Constructing The Pillars Of The ARM HPC Ecosystem

Alternative HPC architectures will only happen if a strong supporting software ecosystem is in place.

popularity

In talking with HPC users at SC15 following the announcement of the OpenHPC project, I consistently heard that while they valued having a common open source framework covering a baseline set of HPC codes, they wanted to see more than one chip architecture represented. This is important when you consider that many HPC users are focused on getting to exascale computing for future supercomputer deployments. They need the flexibility of shifting to alternative architectures for their next deployment if it offers better energy-efficiency, density, performance, and scalability for their compute needs. However, this will only happen if a strong supporting HPC software ecosystem for that architecture is in place.

Efforts were already underway from ARM to build up our HPC software ecosystem and we immediately saw that OpenHPC aligned well with those efforts. In June, we were officially announced as a founding member of OpenHPC and less than six months later, I’m pleased to announce that ARMv8-A will be the first alternative architecture with OpenHPC support. The initial baseline release of OpenHPC for ARMv8-A will be available as part of the forthcoming OpenHPC v1.2 release at SC16. This is yet another milestone that levels the playing field for the ARM server ecosystem and will accelerate choice within the HPC community.

Collaborating for choice in HPC
The ARM ecosystem is unlike any other in the industry today. ARM partners are shipping a diverse range of SoC-based solutions (15 billion shipped in 2015) that can leverage a common software ecosystem. Our server ecosystem has long leveraged the advantages of a development model based on an open source framework and we’ve followed the same strategy here in support of the HPC community.

Working with a couple key partners, namely Cavium and SUSE, we collaborated to enable the OpenHPC build environment with the latest ARM-based hardware and operating system support. Cavium provided their latest dual-socket servers based on ThunderX for installation at the TACC site in Austin, TX and SUSE has just recently announced full ARMv8-A support in SUSE Linux Enterprise Server 12. Taken all together, you now have a complete open and standards-based HPC platform covering hardware, OS, and a full set of community-defined HPC software tools, all pre-built and tested on the ARMv8-A architecture.

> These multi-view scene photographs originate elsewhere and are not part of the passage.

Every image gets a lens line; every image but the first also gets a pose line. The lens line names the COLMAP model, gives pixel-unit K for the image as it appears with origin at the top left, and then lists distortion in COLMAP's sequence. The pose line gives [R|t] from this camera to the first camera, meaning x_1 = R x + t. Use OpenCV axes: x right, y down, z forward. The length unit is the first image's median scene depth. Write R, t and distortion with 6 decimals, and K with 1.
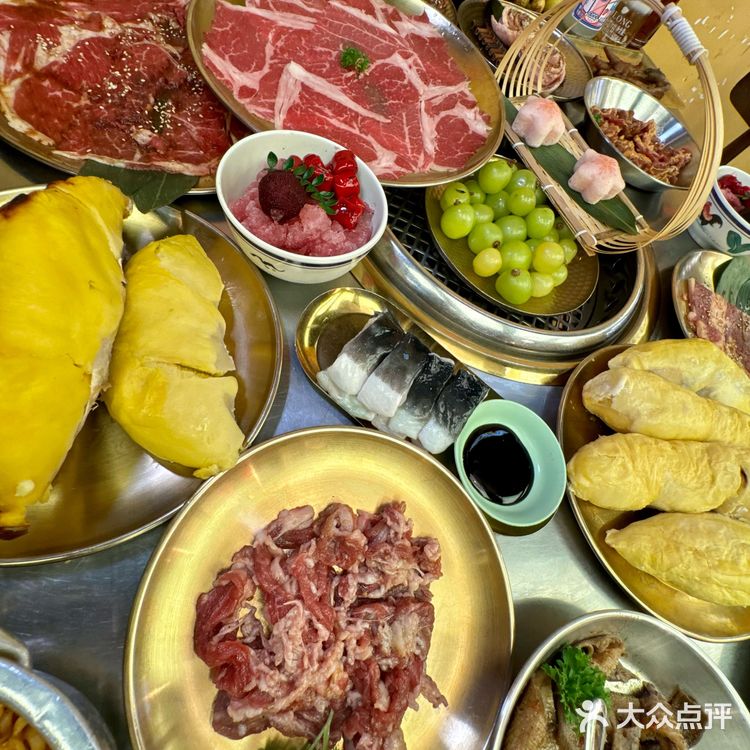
lens RADIAL K [[404.7, 0, 375.2], [0, 404.7, 375.5], [0, 0, 1]] dist [-0.008035, 0.000843]
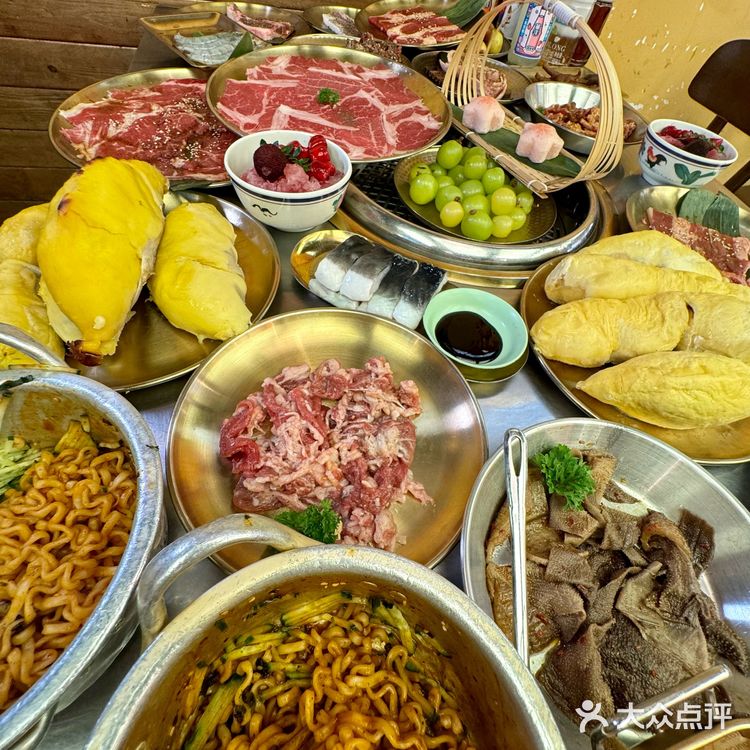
lens RADIAL K [[404.7, 0, 375.3], [0, 404.7, 374.4], [0, 0, 1]] dist [-0.008035, 0.000843]
pose [[0.983871, -0.144694, -0.105176, 0.136107], [0.122842, 0.973925, -0.190733, 0.475258], [0.130031, 0.174737, 0.975991, -0.149617]]
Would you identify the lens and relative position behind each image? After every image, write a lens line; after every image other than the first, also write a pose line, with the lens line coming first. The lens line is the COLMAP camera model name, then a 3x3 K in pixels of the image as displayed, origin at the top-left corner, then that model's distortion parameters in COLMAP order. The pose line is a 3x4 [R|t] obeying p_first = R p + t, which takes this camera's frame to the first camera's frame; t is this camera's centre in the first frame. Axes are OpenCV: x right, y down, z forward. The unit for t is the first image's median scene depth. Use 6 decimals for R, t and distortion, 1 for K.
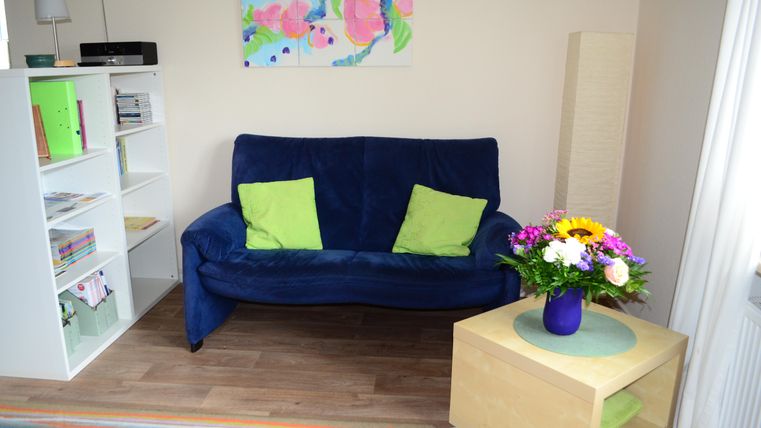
lens RADIAL K [[612.2, 0, 380.6], [0, 612.2, 221.4], [0, 0, 1]] dist [-0.090413, 0.013347]
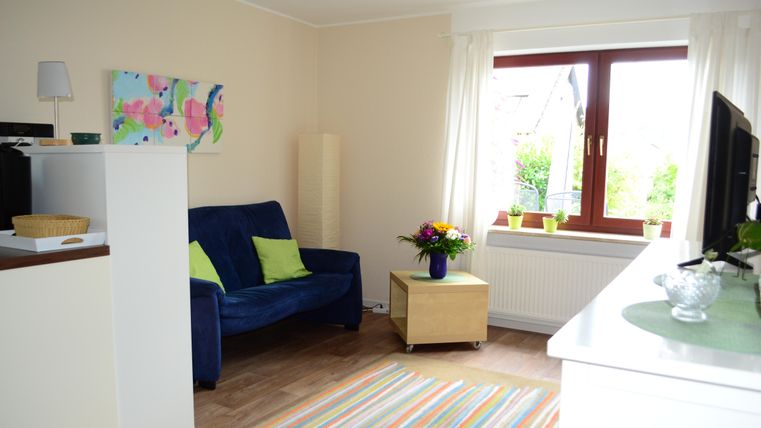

As a founder and board member of OpenHPC, SUSE has contributed the Linux OS elements along with the underlying HPC system building componentry and system tools. Cavium, with its ThunderX processors based on the ARMv8-A architecture, already has several HPC end-user and system engagements underway. Some public examples are Cavium’s deployment at the Hartree Centre in the UK and their engagement with the Barcelona Supercomputing Centre in Spain. Currently, OpenHPC supports releases for SUSE and CENTOS OS’s and our initial ARM release in OpenHPC v1.2 will cover both as well.

Fine tuning for peak HPC performance
Complementing our open source software strategy, ARM continues to make great progress in its commercial HPC tool set. Reaching efficient exascale computing requires developer tools to support fine tuning peak HPC performance on ARM-based partner platforms. To help achieve this, ARM is announcing a pair of commercial Linux user-space compilers running natively on ARMv8-A hardware and generating code for the current and future generations of the ARMv8-A architecture. Both compilers will initially support C/C++, with Fortran support on the way in 2017. We’ve split the compiler products into two choices, based on the user needs:

  • ARM Compiler for HPC: Optimized for Neon vectorization on ARMv8-A, the compiling environment combines the ARM Performance Libraries with a commercially-supported ARM-native compiler.
  • ARM SVE Compiler for HPC: Supports the recently announced Scalable Vector Extensions (SVE). Includes compiler auto-vectorization passes, SVE-tuned kernels in the ARM Performance Libraries, and the ARM Instruction Emulator, which allows SVE application binaries to execute on non-SVE ARMv8-A systems available today.

The SVE extension to the ARMV8-A architecture significantly extends the vector processing capabilities associated with AArch64 execution in the ARM architecture, enabling implementation choices for vector lengths that scale from 128- to 2048-bits. While availability of server SoC designs based on ARMv8-A SVE are still a few years down the road, it’s important that we begin work with developers now to ensure a robust HPC software ecosystem is in place to support those designs.